Work request — Each line from the one holding "right eye: (410, 434)" to the last line below must be written out exactly, with no other output.

The input below:

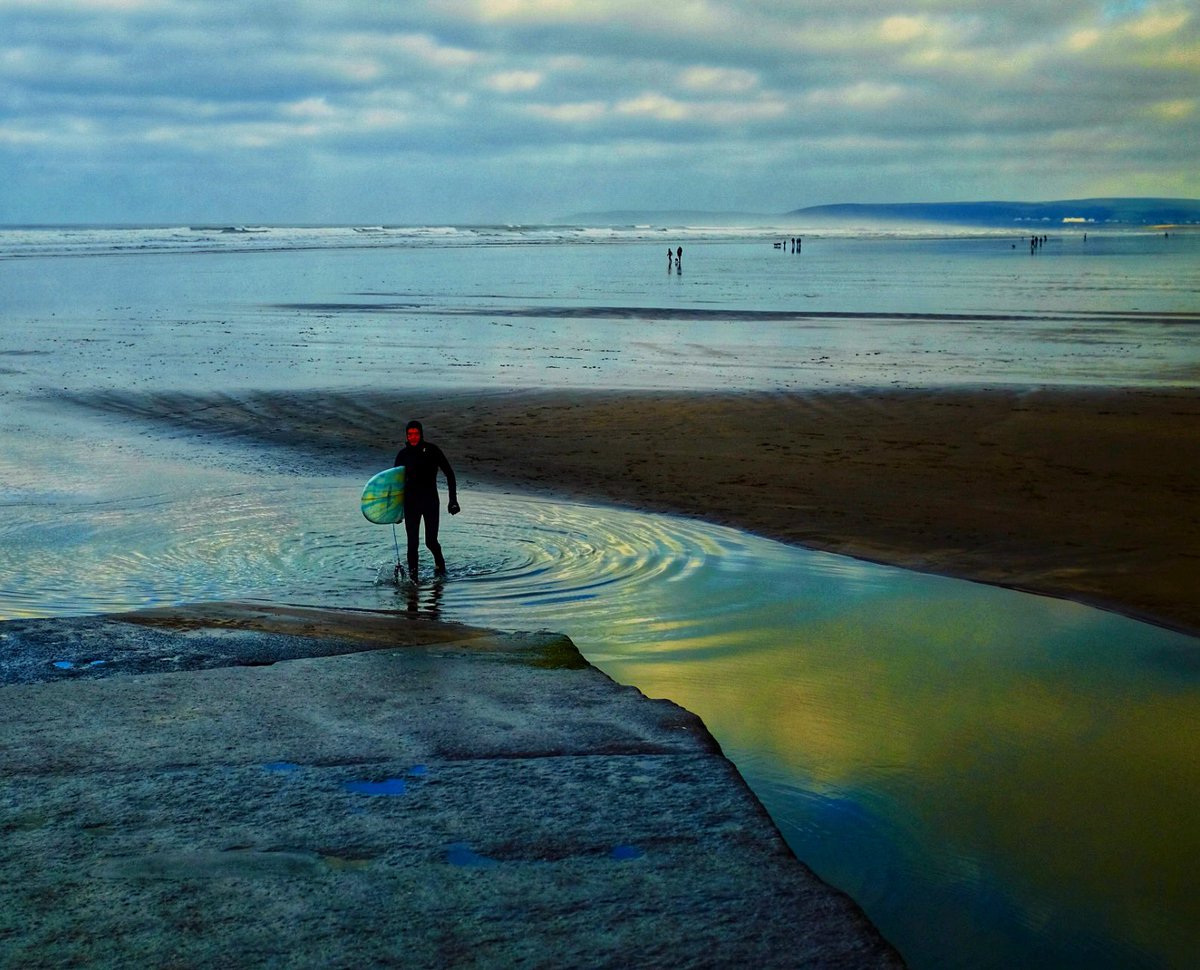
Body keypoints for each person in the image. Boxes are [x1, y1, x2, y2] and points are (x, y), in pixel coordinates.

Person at [393, 420, 459, 579]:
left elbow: (449, 474)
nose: (413, 437)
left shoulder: (432, 450)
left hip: (430, 502)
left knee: (431, 541)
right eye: (410, 434)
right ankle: (413, 579)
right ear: (406, 436)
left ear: (421, 434)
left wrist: (453, 500)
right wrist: (395, 512)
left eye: (416, 434)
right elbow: (395, 484)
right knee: (412, 544)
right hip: (411, 504)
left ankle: (440, 566)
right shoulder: (403, 455)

End of The input.

Solved exercise —
right eye: (410, 434)
right ankle: (413, 579)
right ear: (406, 436)
left ear: (421, 434)
left wrist: (453, 500)
right wrist: (395, 512)
left eye: (416, 434)
right elbow: (395, 484)
right knee: (412, 544)
right hip: (411, 504)
left ankle: (440, 566)
right shoulder: (403, 455)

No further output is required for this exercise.